Все в лавке начинают подхихикивать. Карасьев, быхаловский молодец, каким-то извивающимся тенорком, а старушонка, пришедшая за ваксой, изрядным басом. Кажется, что даже и Никола из киота, и керосиновая бутыль, и пятифунтовик на весах усмехаются над незадачливым скорняком.
– Ну, зачем пропивать, – смешно вертится Дудин. – Мы у хороших людей не возьмем. А орехом ты меня не потчуй. Да что ж я, лошадь, что ли, орехи-то грызть?! Эхе-кхе…

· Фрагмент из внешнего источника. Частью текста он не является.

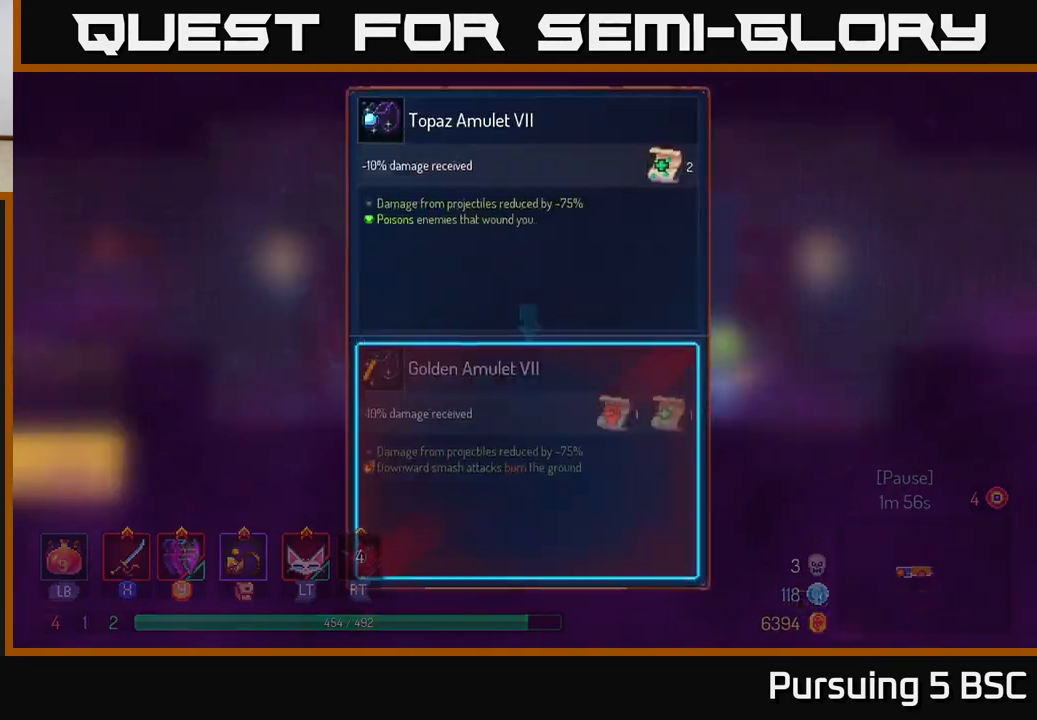
{"buttons": [], "left_stick": "center", "right_stick": "center", "events": []}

Опять хлопает дверь. Новые приходят люди, новые приносят слова. Катушин, древний шапошник с четвертого этажа, придя за ситником, тихонечко вразумляет по уходе Дудина:
– Да и как, посудите, не выпить ремесленному человеку! Сынка третьевось схоронил. Вот и проклаждается на радостях, что ослобонился.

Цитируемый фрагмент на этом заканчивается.